I saw how happy the boys were who came from The Children’s Home. I watched people really enjoying themselves. There were reunions—with Pastor Johnson and his wife, for example. There were chance encounters, serendipity all over the place. Because we drew from all over our township, I was able to meet people whom it would have taken me hours to find otherwise. I was able to have conversations with them about the town and the people here. I believe there will be harvests from these conversations for our church and for our town. And harvests of different kinds for each of us.
But I hope we will remember the outrageous nature of that mustard seed: It can shelter because it is hardy and persistent. It knows its potential for good and achieves it. Such is God’s Kingdom on earth of which we, this church, in this time and place, are a part.

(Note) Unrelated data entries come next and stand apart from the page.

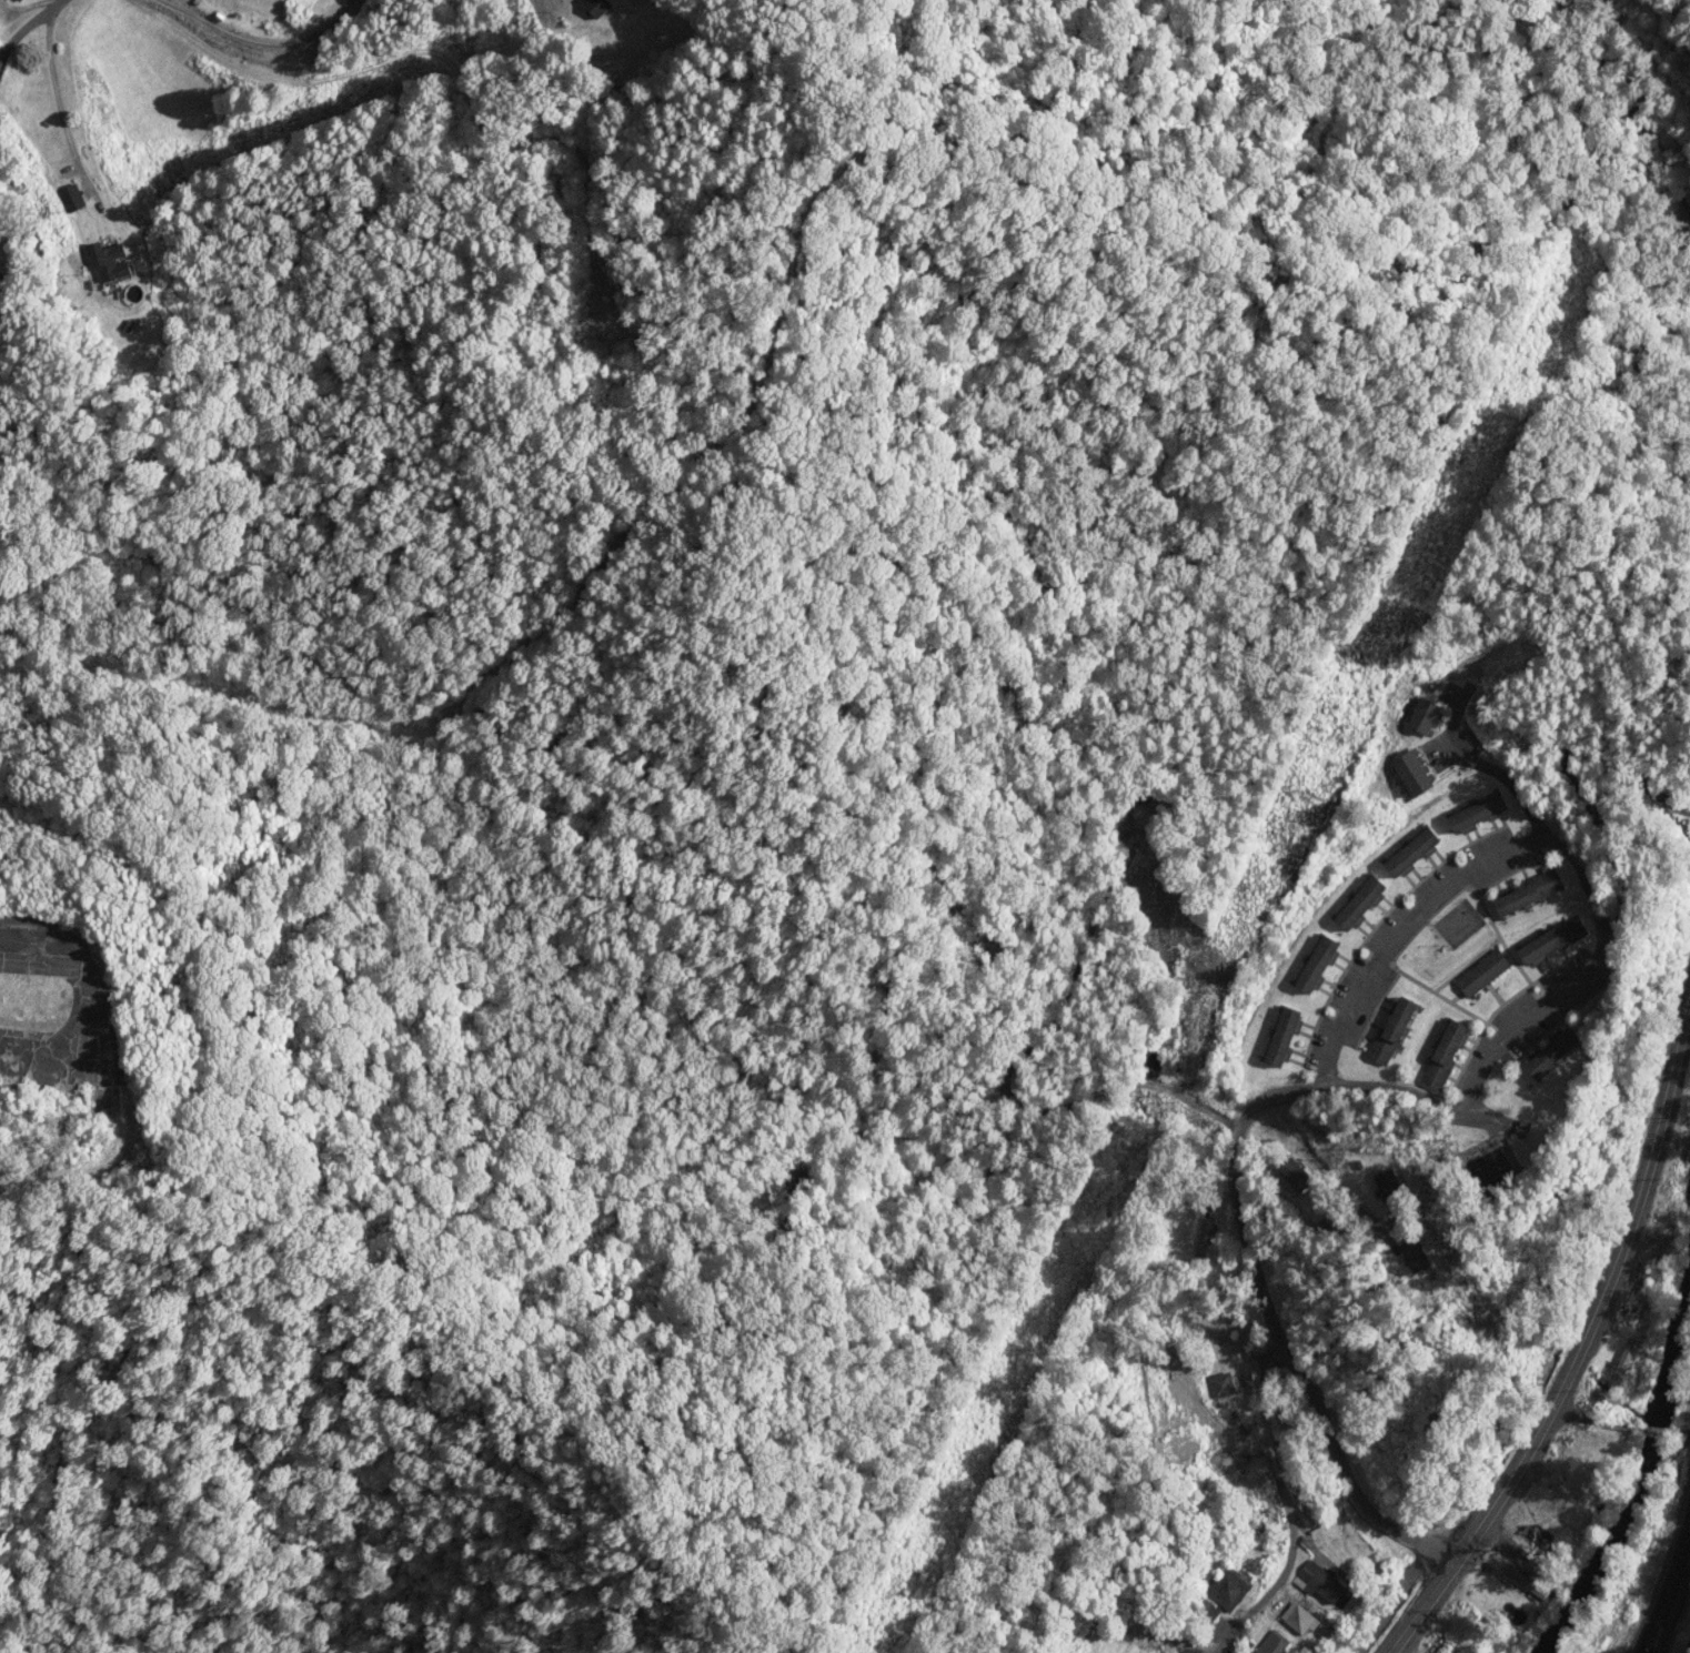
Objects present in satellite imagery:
building: (0, 0)
building: (18, 0)
building: (597, 8)
road: (303, 19)
road: (37, 64)
building: (73, 199)
building: (112, 263)
road: (1583, 793)
building: (1481, 814)
building: (1415, 853)
building: (1531, 894)
building: (1363, 904)
building: (1554, 941)
building: (1319, 965)
building: (1485, 973)
road: (1343, 1025)
building: (1395, 1031)
building: (1286, 1037)
building: (1555, 1053)
building: (1447, 1055)
building: (1297, 1176)
road: (1335, 1178)
building: (1391, 1186)
building: (1207, 1235)
building: (1419, 1255)
road: (1277, 1331)
road: (1582, 1345)
building: (1631, 1346)
building: (1223, 1385)
road: (1621, 1421)
road: (1291, 1506)
railway: (1668, 1579)
building: (1323, 1581)
building: (1528, 1583)
building: (1231, 1590)
road: (1392, 1599)
railway: (1671, 1601)
building: (1205, 1612)
building: (1302, 1619)
building: (1182, 1641)
building: (1277, 1644)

Let us pray: Dear God, help us to build on our time together this week, with one another and with you. Let us not forget our energy and excitement. Let us go from strength to strength, praising you who are the course of that strength and of our abundance. Thank you for loving us as the apple of your eye. AMEN.
*** BULLETIN ***
Apple Festival Worship – September 27, 2009
Lectionary readings for next Sunday: Genesis 1:20, 22-26, 28, 31; Psalm 148; Romans 8:18-23; Matthew 25:31, 34-40
Greeting by Pastor
Invocation (in unison):
Grant us, O God, a mind to meditate on you; eyes to behold you; ears to listen for your word; a heart to love you; and a life to proclaim you; through the power of the Spirit of Jesus Christ our Lord. Amen.

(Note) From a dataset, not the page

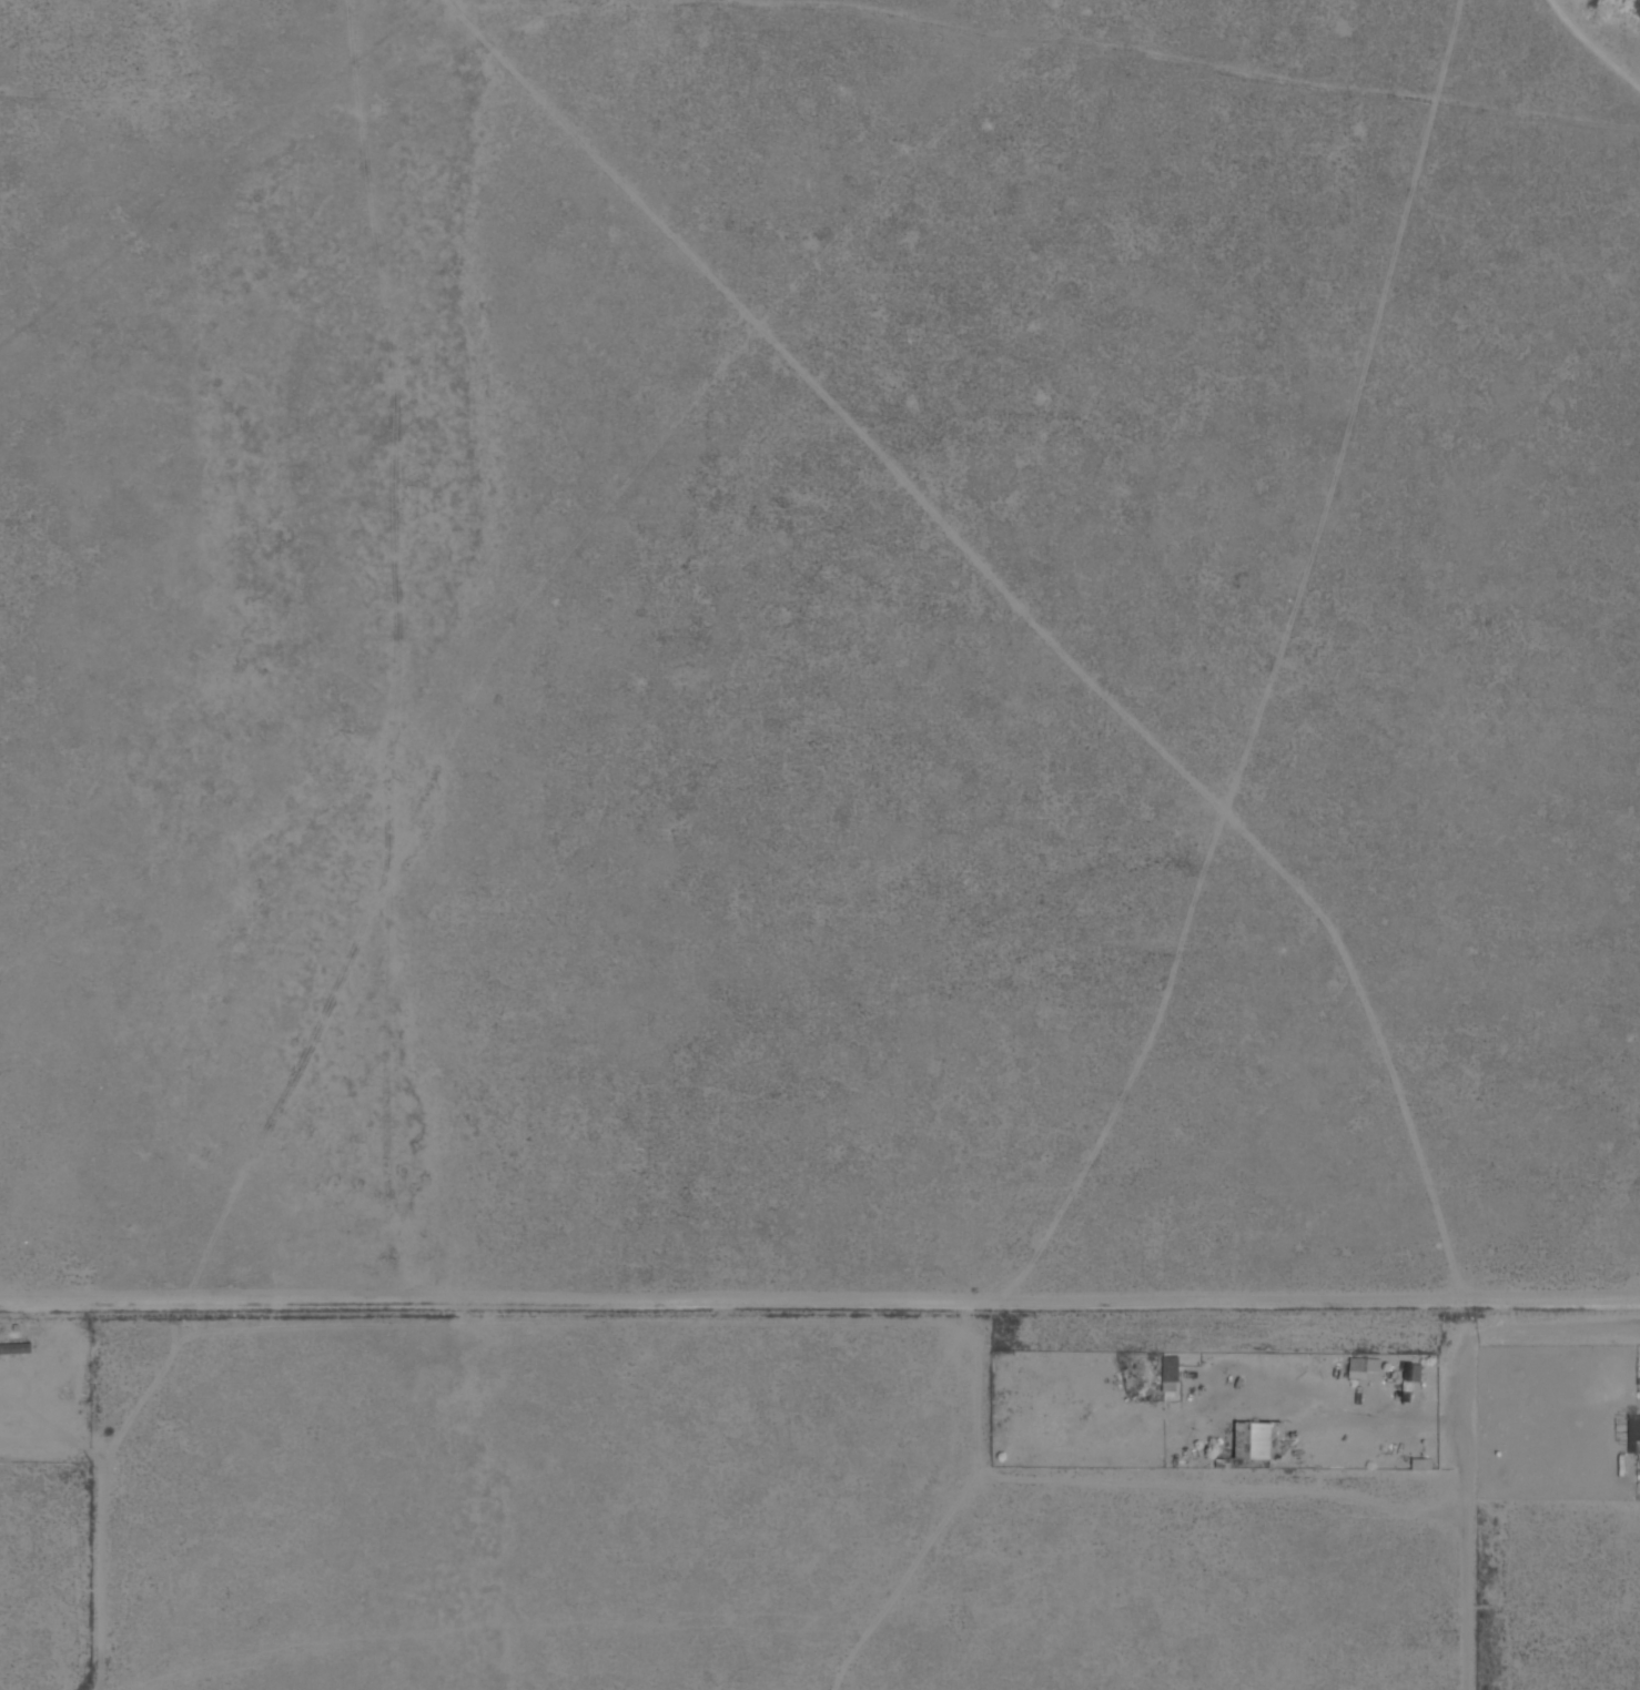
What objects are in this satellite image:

*Introit #707 “Hymn of Promise”
*Call to Worship: Psalm 17
Pastor: Hear a just cause, O Lord; attend to my cry;
People: Give ear to my prayer from lips free of deceit.
Pastor: From you let my vindication come;
People: Let my eyes see the right.
Pastor: If you try my heart, if you visit me by night,
People: If you test me, you will find no wickedness in me; my mouth does not transgress.
Pastor: As for what others do, by the word of your lips I have avoided the ways of the violent.
People: My steps have held fast to your paths; my feet have not slipped.
Pastor: I call upon you, for you will answer me, O God;
People: Incline your ear to me, hear my words.
Pastor: Wondrously show your steadfast love, O savior of those who seek refuge from their adversaries at your right hand.
People: Guard me as the apple of the eye; hide me in the shadow of your wings, from the wicked who despoil me, my deadly enemies who surround me.
*Opening Hymn #170 “O How I Love Jesus”
Prayer of Dedication (in unison):
Lord, hear; Lord, forgive; Lord, do. Hear what we speak not; forgive what we speak amiss; do what we leave undone; that not according to our words or our deeds, but according to your mercy and truth, all may work for your glory and the good of your kingdom, through Jesus Christ. Amen.
Words of Assurance
*Assurance Hymn #128 “He Leadeth Me”
Greeting One Another with the Peace of Christ
Time for Children of All Ages
(Children 3 and older may proceed to Children’s Church.)
Proclamation of the Word of God
New Testament Reading: 2 Corinthians 9:6-10
Gospel Reading: Mark 4:26-32
Sermon: “Outrageous Sowing” Pastor Dora J. Odarenko
Response to the Word of God
*Hymn #83 “Canticle of God’s Glory”
Sharing of Joys and Concerns
Silent Prayer followed by Pastoral Prayer
The Lord’s Prayer
The Offering of Our Gifts
*Prayer of Thanksgiving
*Closing Hymn #711 “For All the Saints”
This hymn is dedicated to Shirley Corder, Roger Mabie, Ethel Howard, Ann Petrizzo, Nat Ciccone and all of our Apple Festival Champions.